C’est alors que nous pouvons retrouver Dupont, l’activiste chansonnier républicain de 1849-51[1].
Rentré d’exil après l’amnistie, c’est à Marseille que Dupont le Hyérois va refaire sa vie. Il n’a rien renié de ses opinions, et, dans la mesure où le pouvoir le permet, il les exprime à travers son militantisme laïque. Certes, Dupont n’a pas oublié qu’il fut ce Cascayoun dont les chansons et les lettres provençales contribuèrent efficacement à la propagande démocrate socialiste dans le Var, de 1849 à 1851 mais il n’est pas question en 1860 de publier du provençal politique. C’est en poète du terroir et des bons sentiments que sa plume provençale fait sa réapparition dans la presse hyéroise du temps. Mais, dès l’apparition d’une presse républicaine à la fin de l’Empire libéral, Dupont tente d’y relancer son personnage de Cascayoun vieux sage paysan ardemment démocrate[2]. Aurait-il alors écrit ces vers sur 1851 ? Je n’en ai pas trouvé trace, mais, les séries de ces journaux républicains du temps étant des plus incomplètes, le doute reste permis. Pour autant, le soin avec lequel Dupont a conservé et plus tard republié tous ses écrits, et l’absence de ces couplets sans son recensement, laissent penser qu’il n’en est pas l’auteur avant 1870. Il ne semble pas non plus, mais sous réserve d’inventaire, qu’il l’ait été après 1870 : élu conseiller général à Marseille de 1871 à 1880, c’est un radical réaliste, qui condamne, dès les épisodes des Communes marseillaises de 1870-1871, les républicains « intransigeants » et les socialistes de toutes chapelles. Dorénavant, les interventions en provençal s’effacent derrière une activité prenante de politique et d’élu de terrain.
La première trace écrite que j’ai rencontrée de cette chanson figure dans un modeste recueil, publié en feuilles volantes: Muse républicaine et anti-cléricale, par Casimir Garcin, de Manosque, Basses-Alpes, Aix, typographie provençale. Dans le numéro 1 (1880) de recueil bilingue, Garcin salue en français Jules Ferry et le Président Grévy. Dans le second numéro (1881), il salue en français la libération de Blanqui, et il évoque, en provençal, le souvenir de 1851 dans « La jarado de décembré. Air : la mouart dé moun Ay ».

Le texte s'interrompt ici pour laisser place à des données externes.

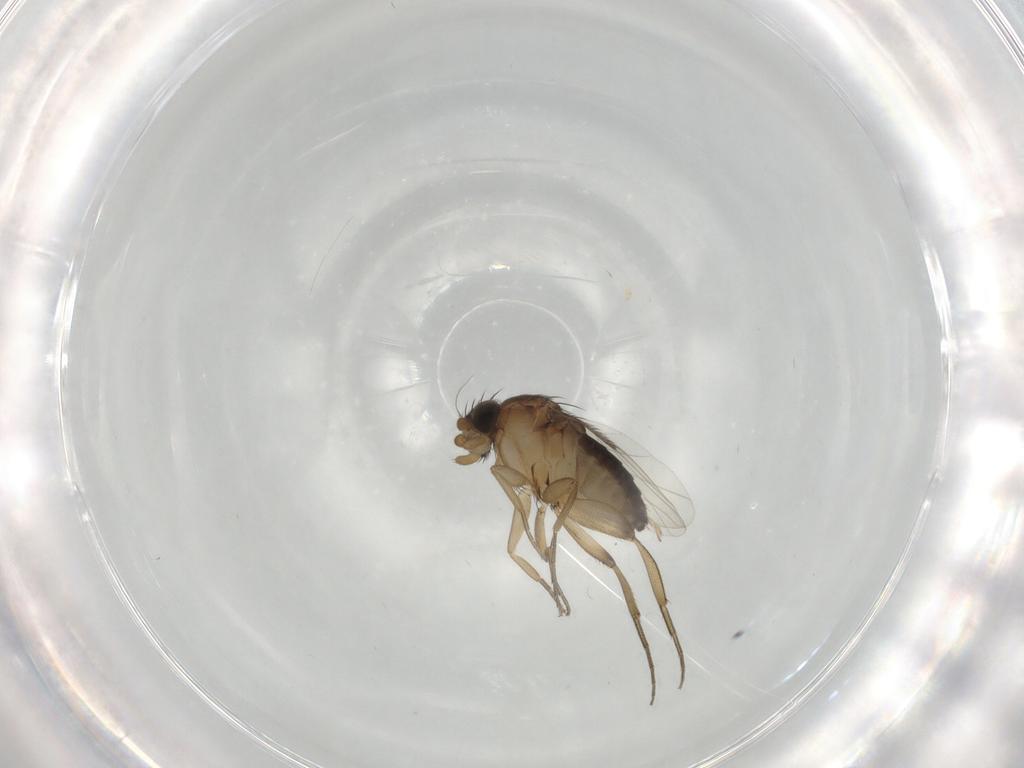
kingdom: Animalia
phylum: Arthropoda
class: Insecta
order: Diptera
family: Phoridae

Ni le style fruste, ni la graphie sauvage de ce texte, (massacrée de plus par un imprimeur peu au fait de la langue) ne rappellent les écrits de Dupont. Garcin, dont l’érudition bas-alpine devrait pouvoir préciser la personnalité, est-il l’auteur ou l’arrangeur de ces couplets ? L’emprunt à un autre prolifique chansonnier, Amable Richier, est par exemple manifeste dans la chanson dédiée à Grévy : “Amis, fêtons la République, / Edifions Jules Ferry ; / Crions d’une voix énergique / Vive le Président Grévy”. C’est la reprise directe des couplets déjà anciens, et fort répandus, du maréchal ferrant varois, désormais buraliste à Ginasservis[3]. Y a-t-il des emprunts de ce type dans sa chanson provençale ? Seule pourrait répondre une étude, qui ne peut qu’être longue et collective, de la chanson populaire du temps.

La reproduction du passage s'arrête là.